Perdebatan Mengenai Hukumnya

Status hukum sholat Rebo Wekasan menjadi titik perdebatan utama di antara para ulama, karena tidak ada dalil atau hadis shahih yang secara khusus membahasnya.

Kalangan yang memperbolehkan, seperti Syekh Abdul Hamid, berpendapat bahwa sholat ini sah dilakukan selama diniatkan sebagai sholat sunnah mutlak, yaitu sholat sunnah yang tidak terikat waktu atau sebab tertentu. Pendapat ini juga didukung oleh hadis riwayat Bukhari dan Muslim yang menepis adanya kepercayaan sial atau malapetaka di bulan Safar.

Di sisi lain, ulama terkemuka Indonesia, KH Hasyim Asy’ari, menghukuminya haram. Sebagaimana dikutip dari himpunan fatwanya, pendiri Nahdlatul Ulama (NU) tersebut berpendapat bahwa anjuran sholat sunnah mutlak tidak bisa dijadikan landasan untuk amalan yang tidak memiliki dasar syariat (nash) yang jelas seperti sholat Rebo Wekasan.

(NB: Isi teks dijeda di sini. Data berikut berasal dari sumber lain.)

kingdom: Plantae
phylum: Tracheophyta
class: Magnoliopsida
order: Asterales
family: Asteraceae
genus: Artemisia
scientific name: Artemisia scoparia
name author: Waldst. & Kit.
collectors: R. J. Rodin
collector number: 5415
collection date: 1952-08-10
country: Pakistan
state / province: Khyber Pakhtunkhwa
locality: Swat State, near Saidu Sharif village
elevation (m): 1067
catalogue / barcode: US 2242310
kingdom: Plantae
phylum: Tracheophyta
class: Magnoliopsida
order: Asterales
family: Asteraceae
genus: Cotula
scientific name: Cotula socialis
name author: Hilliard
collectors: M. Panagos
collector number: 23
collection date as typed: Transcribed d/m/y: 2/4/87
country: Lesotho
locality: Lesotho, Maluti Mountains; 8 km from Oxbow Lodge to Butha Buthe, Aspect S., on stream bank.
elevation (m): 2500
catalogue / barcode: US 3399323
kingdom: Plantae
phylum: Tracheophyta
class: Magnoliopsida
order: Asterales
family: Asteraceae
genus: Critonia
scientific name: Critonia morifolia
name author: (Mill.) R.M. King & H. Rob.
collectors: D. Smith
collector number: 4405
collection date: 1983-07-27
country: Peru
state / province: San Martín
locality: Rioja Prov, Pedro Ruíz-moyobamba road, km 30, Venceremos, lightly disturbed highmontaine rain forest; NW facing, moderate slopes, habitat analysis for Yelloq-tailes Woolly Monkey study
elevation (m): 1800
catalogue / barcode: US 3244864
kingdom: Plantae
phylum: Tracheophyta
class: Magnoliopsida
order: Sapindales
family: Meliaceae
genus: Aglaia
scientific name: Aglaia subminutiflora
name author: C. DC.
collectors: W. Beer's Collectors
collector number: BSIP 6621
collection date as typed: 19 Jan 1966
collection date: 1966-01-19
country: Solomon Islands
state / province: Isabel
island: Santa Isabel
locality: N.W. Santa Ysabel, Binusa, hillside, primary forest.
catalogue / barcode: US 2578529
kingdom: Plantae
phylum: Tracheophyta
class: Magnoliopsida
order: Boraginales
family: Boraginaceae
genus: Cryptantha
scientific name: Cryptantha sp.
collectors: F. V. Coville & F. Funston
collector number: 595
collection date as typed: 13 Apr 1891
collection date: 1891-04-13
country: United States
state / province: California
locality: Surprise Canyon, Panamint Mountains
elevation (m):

عَنْ أَبِيْ هُرَيْرَةَ رضي الله عنه قَالَ إِنَّ رَسُولَ اللهِ صلى الله عليه وسلم: قَالَ لَا عَدْوَى وَلَا صَفَرَ وَلَا هَامَةَ. رواه البخاري ومسلم

Artinya: “Dari Abu Hurairah RA, Rasulullah SAW bersabda, ‘Tidak ada penyakit menular. Tidak ada kepercayaan datangnya malapetaka di bulan Safar. Tidak ada kepercayaan bahwa orang mati itu rohnya menjadi burung yang terbang’.” (HR Bukhari dan Muslim)

Meski menjadi amalan yang cukup populer di kalangan sufi, para ulama sepakat bahwa tidak ada landasan hukum yang kuat (hujjah) untuk pelaksanaannya secara spesifik. Oleh karena itu, hukum pelaksanaannya tetap menjadi wilayah perbedaan pendapat (ikhtilaf). Wallahu a’lam bisshawab.